_What is expected_. The expected answer is a verbatim transcription of the lines below, beginning with the first and ending with the line that holds "Produktbeschreibung", without pictures.

(Records contained in a dataset)
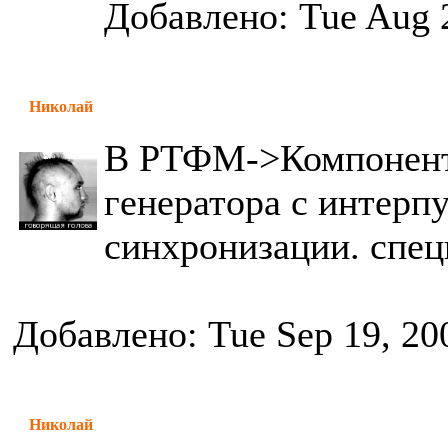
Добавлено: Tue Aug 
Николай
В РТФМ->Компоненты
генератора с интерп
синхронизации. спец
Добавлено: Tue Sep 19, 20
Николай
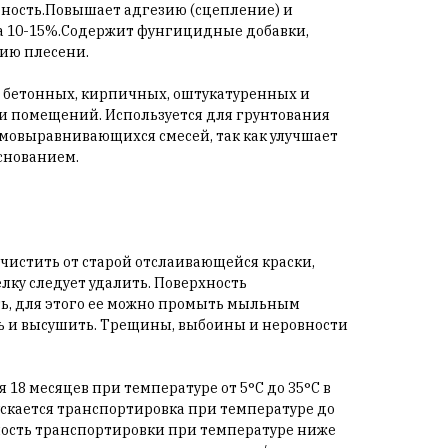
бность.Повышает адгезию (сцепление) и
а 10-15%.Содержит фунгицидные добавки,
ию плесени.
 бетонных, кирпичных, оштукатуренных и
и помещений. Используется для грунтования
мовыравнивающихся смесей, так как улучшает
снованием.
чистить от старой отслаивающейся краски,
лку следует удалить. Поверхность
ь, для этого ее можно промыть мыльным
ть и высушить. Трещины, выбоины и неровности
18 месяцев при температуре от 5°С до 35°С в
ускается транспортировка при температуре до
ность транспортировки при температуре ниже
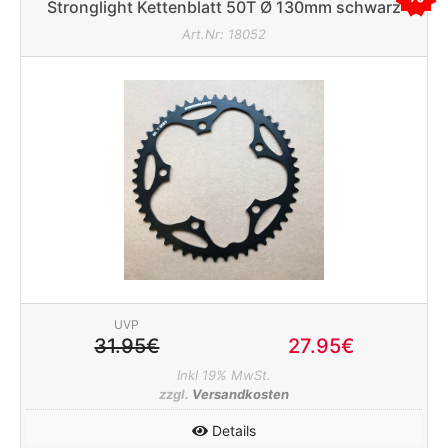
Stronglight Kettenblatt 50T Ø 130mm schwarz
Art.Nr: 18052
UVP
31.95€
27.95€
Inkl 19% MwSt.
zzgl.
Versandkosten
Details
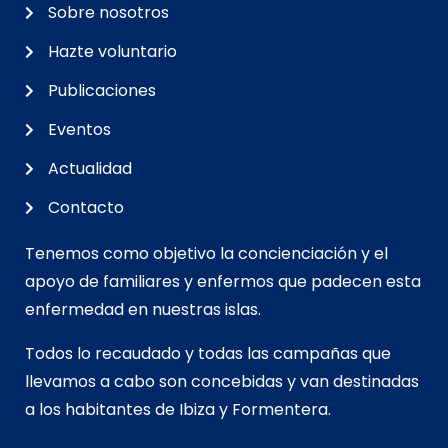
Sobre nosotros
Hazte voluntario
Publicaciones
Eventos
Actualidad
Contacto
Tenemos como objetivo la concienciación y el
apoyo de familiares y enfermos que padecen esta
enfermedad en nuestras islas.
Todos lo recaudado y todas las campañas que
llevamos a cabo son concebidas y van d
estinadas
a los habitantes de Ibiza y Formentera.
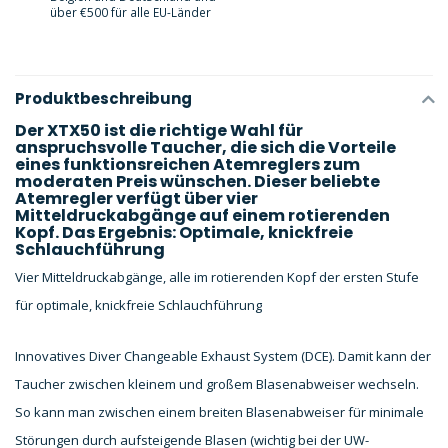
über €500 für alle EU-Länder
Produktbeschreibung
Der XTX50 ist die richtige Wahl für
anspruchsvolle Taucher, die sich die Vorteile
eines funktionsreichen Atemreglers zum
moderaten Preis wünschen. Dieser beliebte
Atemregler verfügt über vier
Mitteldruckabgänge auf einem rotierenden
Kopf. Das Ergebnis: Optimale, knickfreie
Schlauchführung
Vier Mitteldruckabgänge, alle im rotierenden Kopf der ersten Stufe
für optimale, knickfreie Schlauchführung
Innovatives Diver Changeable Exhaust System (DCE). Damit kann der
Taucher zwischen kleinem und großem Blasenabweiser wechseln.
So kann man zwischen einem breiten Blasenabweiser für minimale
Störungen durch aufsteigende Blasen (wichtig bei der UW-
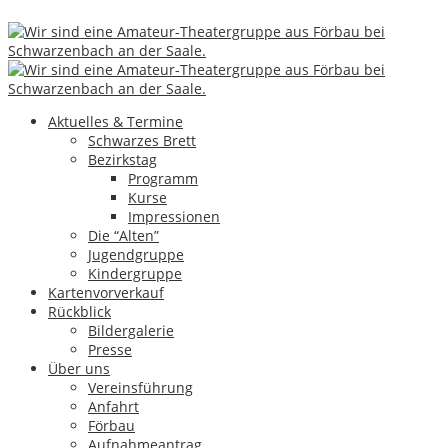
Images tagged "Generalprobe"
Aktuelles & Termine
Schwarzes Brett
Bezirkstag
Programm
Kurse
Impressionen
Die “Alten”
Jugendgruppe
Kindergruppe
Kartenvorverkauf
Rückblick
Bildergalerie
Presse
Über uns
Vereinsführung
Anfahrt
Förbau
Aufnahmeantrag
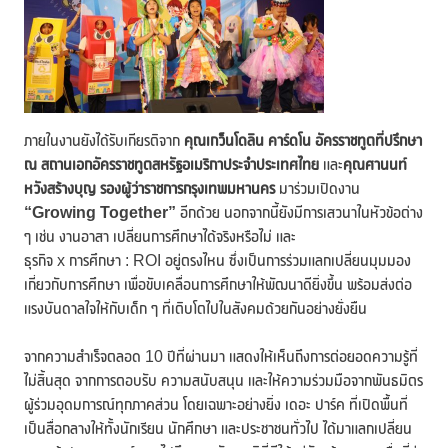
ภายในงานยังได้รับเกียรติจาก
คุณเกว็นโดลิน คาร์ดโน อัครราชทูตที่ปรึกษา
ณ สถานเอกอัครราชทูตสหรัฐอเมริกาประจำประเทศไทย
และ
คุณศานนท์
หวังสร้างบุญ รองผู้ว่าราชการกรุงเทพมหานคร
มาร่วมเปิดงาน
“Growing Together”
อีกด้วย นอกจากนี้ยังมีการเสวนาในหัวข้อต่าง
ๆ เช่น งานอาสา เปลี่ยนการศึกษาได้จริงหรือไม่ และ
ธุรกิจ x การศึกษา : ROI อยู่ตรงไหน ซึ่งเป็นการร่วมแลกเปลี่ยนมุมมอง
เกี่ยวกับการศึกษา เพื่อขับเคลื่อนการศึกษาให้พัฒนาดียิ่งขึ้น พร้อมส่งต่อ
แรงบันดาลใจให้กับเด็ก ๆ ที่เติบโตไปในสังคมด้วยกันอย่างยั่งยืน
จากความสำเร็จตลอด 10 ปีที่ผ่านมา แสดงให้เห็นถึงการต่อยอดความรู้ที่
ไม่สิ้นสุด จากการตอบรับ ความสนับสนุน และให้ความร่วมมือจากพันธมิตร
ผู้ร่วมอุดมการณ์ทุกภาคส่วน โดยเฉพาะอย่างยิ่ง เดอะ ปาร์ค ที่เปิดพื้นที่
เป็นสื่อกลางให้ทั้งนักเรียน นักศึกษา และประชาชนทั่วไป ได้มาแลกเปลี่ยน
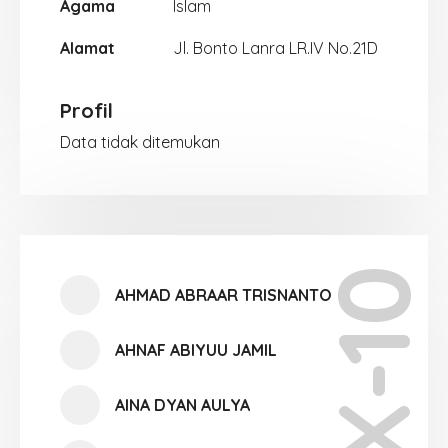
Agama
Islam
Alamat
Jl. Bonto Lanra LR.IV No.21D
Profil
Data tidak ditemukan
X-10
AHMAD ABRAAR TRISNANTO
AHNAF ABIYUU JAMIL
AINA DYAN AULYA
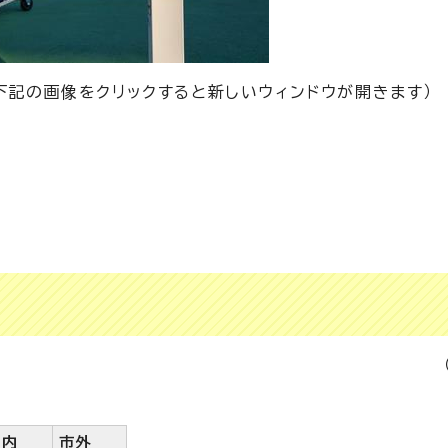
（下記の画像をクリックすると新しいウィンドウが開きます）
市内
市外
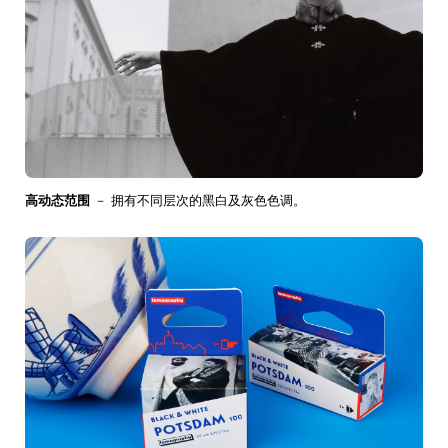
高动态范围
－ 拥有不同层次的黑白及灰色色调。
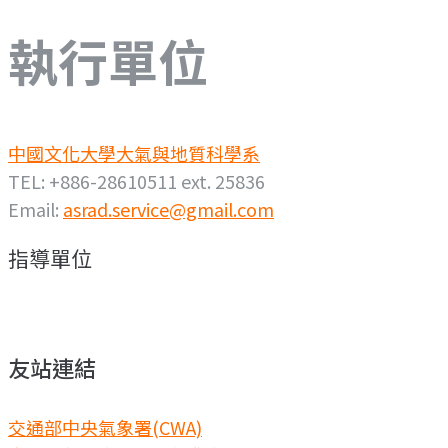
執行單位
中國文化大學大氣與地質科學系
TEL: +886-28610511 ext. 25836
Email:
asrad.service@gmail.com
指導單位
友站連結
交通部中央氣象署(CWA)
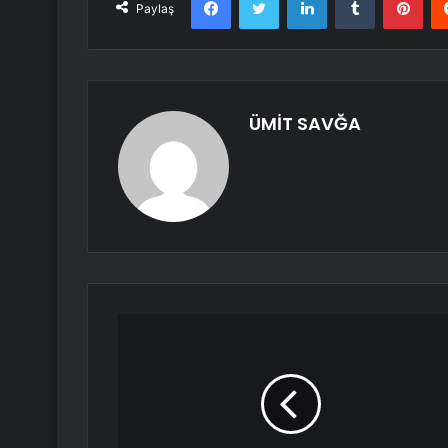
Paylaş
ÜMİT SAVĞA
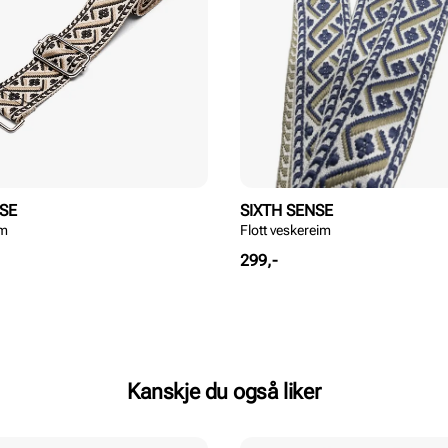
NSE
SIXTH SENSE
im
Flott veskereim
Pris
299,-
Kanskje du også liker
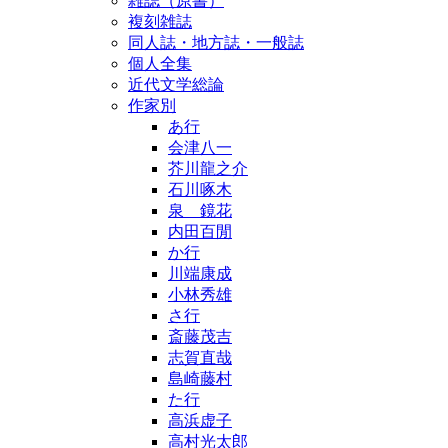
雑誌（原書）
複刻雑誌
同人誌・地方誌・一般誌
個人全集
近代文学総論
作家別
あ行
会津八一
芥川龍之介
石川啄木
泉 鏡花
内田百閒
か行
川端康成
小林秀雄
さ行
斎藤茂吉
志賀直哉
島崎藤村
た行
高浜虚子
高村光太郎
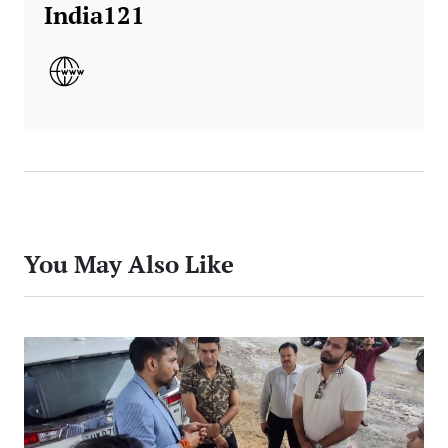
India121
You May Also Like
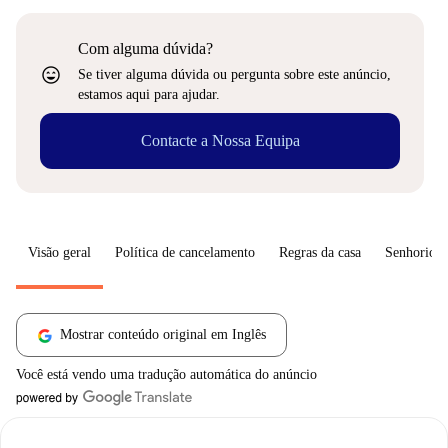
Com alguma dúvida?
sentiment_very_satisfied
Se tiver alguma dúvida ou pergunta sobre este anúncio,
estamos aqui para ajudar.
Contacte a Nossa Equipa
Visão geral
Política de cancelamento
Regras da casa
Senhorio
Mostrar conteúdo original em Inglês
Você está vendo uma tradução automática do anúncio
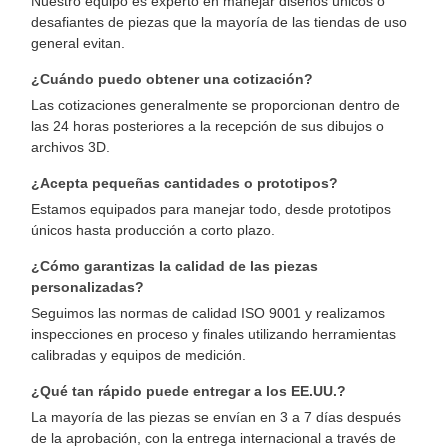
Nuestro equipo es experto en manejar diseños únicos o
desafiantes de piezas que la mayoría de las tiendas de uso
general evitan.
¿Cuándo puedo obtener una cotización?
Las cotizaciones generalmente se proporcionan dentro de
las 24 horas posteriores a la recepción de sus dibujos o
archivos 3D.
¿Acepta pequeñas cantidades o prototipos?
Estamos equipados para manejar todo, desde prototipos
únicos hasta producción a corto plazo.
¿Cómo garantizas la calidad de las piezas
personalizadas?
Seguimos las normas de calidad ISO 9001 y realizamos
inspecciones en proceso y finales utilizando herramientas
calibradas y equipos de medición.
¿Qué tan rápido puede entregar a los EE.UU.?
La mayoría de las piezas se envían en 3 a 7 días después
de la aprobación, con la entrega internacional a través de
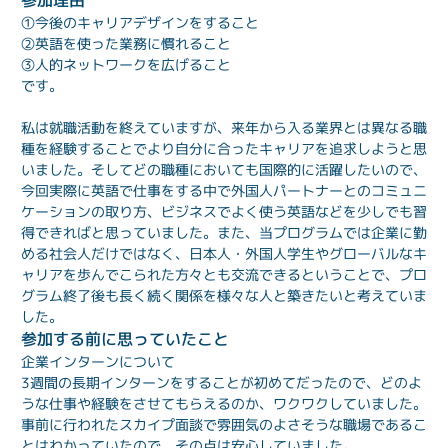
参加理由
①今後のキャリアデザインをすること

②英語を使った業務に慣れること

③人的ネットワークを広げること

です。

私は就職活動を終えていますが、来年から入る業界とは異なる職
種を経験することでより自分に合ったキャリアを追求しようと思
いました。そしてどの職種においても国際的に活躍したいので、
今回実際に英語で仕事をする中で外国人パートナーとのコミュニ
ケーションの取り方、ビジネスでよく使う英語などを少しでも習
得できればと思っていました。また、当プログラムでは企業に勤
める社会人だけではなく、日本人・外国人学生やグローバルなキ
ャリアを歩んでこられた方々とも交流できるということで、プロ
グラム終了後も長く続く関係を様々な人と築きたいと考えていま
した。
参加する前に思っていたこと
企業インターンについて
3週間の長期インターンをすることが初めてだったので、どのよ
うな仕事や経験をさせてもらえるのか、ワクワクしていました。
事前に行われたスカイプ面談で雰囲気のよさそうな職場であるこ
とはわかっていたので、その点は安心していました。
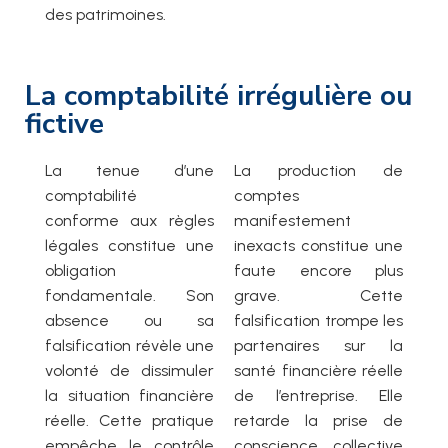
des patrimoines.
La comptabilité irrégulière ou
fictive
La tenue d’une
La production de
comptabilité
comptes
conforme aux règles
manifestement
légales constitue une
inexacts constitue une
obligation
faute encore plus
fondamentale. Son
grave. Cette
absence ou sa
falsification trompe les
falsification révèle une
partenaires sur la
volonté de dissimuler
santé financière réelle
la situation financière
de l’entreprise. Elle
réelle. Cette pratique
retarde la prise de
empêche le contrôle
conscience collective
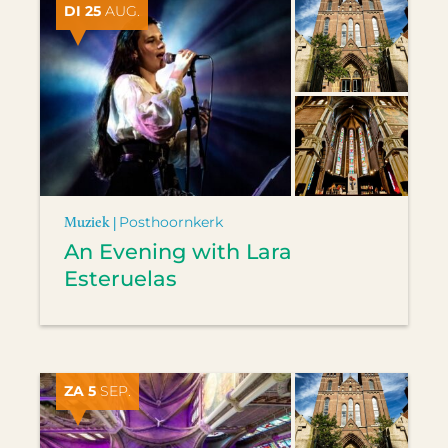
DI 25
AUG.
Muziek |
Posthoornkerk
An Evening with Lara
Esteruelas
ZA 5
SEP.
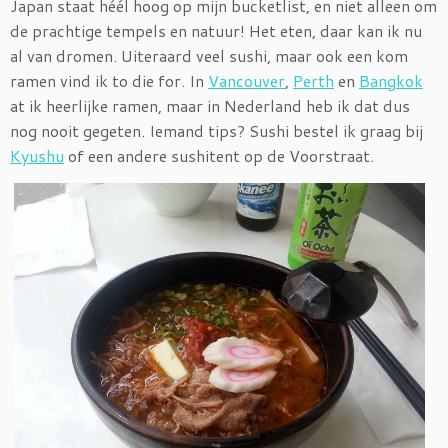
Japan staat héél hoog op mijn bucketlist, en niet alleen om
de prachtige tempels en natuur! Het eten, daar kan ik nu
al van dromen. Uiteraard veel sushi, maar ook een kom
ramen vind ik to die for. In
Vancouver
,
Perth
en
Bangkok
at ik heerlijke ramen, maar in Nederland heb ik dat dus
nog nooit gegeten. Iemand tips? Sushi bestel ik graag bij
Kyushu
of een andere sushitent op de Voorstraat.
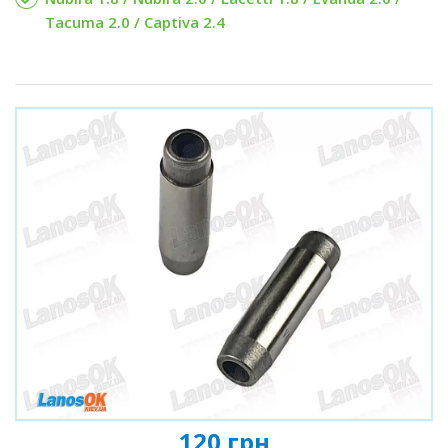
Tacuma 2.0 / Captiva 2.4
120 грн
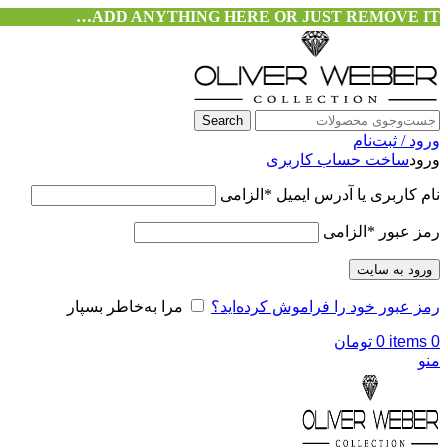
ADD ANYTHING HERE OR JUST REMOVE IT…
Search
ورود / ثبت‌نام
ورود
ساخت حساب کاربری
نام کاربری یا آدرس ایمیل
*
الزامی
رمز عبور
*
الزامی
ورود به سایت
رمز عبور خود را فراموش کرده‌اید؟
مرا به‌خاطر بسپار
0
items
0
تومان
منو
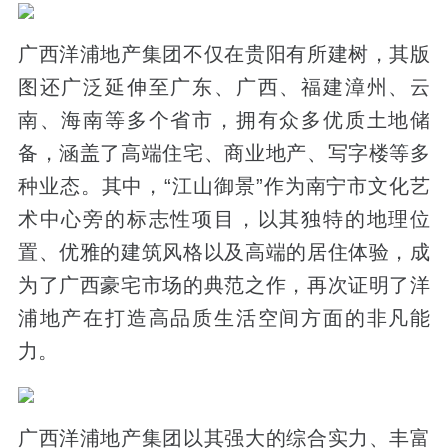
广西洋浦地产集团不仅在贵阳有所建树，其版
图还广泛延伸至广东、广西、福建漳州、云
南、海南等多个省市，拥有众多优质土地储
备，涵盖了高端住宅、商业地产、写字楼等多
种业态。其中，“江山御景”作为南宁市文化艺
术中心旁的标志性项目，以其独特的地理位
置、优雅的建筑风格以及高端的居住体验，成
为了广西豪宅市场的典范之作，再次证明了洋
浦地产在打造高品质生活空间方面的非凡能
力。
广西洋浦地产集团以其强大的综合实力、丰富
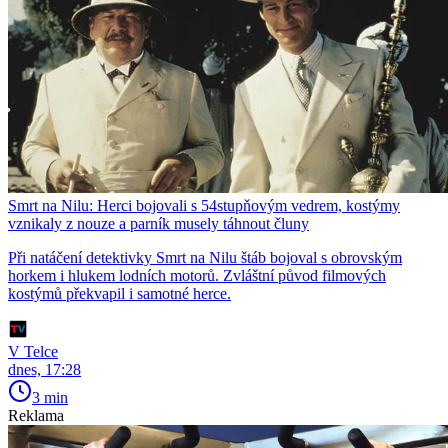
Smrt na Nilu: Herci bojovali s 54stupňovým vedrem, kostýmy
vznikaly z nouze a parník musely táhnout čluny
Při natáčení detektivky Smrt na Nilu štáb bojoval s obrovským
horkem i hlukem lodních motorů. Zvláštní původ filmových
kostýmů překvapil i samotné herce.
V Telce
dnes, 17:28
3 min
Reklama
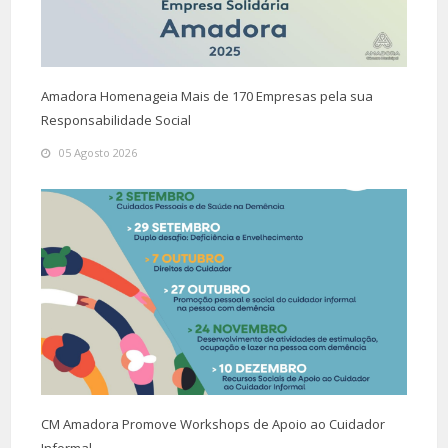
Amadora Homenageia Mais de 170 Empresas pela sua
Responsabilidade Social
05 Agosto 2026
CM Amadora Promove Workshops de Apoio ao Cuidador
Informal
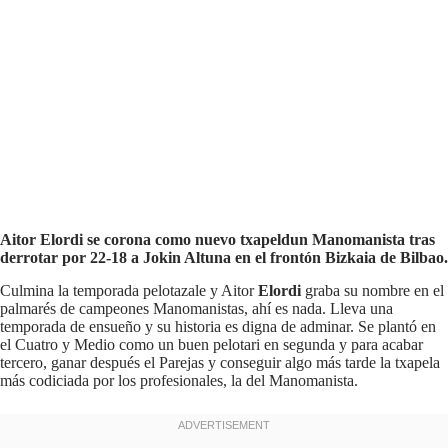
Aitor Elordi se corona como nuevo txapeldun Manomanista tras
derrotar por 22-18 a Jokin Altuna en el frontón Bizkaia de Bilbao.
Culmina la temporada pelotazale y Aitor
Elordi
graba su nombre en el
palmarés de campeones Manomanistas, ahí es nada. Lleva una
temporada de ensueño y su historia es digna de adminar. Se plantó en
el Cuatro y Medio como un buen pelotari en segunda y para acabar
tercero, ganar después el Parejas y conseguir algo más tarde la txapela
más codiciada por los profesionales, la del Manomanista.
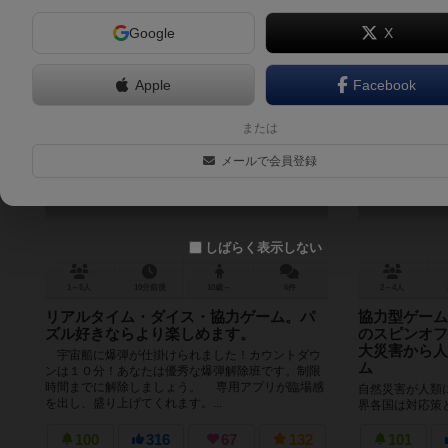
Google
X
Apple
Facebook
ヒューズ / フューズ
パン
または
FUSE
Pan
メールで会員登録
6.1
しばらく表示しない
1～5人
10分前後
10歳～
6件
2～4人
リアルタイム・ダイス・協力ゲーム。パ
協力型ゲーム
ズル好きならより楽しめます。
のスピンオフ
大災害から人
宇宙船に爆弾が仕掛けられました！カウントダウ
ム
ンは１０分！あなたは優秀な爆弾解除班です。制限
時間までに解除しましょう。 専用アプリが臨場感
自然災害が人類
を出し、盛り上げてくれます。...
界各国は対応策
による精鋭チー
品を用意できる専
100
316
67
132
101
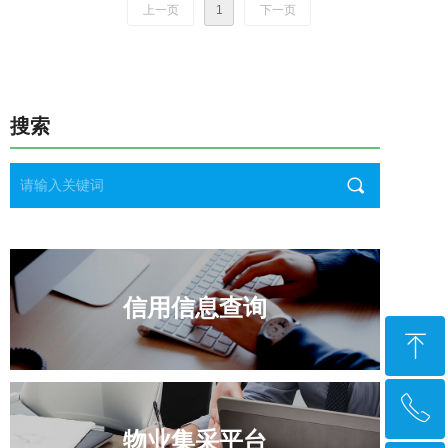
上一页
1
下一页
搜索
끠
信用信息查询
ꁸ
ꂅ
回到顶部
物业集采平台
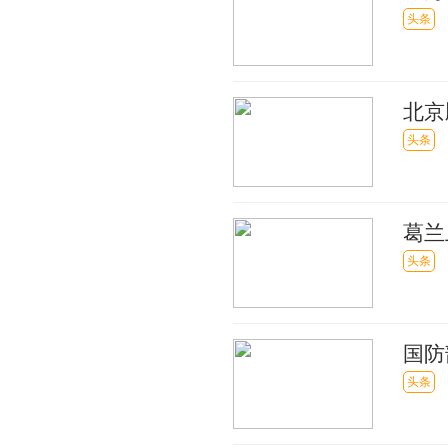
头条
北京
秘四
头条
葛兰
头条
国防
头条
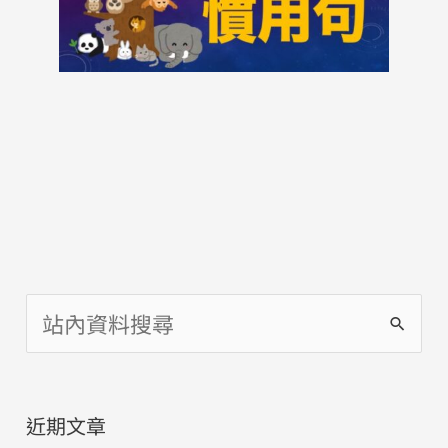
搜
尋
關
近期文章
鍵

_Finished task_.
Добавлено: Tue Aug 
Николай
В РТФМ->Компоненты
генератора с интерп
синхронизации. спец
Добавлено: Tue Sep 19, 20
Николай
бность.Повышает адгезию (сцепление) и
а 10-15%.Содержит фунгицидные добавки,
ию плесени.
 бетонных, кирпичных, оштукатуренных и
и помещений. Используется для грунтования
мовыравнивающихся смесей, так как улучшает
снованием.
чистить от старой отслаивающейся краски,
лку следует удалить. Поверхность
ь, для этого ее можно промыть мыльным
ть и высушить. Трещины, выбоины и неровности
18 месяцев при температуре от 5°С до 35°С в
ускается транспортировка при температуре до
ность транспортировки при температуре ниже
Stronglight Kettenblatt 50T Ø 130mm schwarz
Art.Nr: 18052
UVP
31.95€
27.95€
Inkl 19% MwSt.
zzgl.
Versandkosten
Details
Sobre nosotros
Hazte voluntario
Publicaciones
Eventos
Actualidad
Contacto
Tenemos como objetivo la concienciación y el
apoyo de familiares y enfermos que padecen esta
enfermedad en nuestras islas.
Todos lo recaudado y todas las campañas que
llevamos a cabo son concebidas y van d
estinadas
a los habitantes de Ibiza y Formentera.
über €500 für alle EU-Länder
Produktbeschreibung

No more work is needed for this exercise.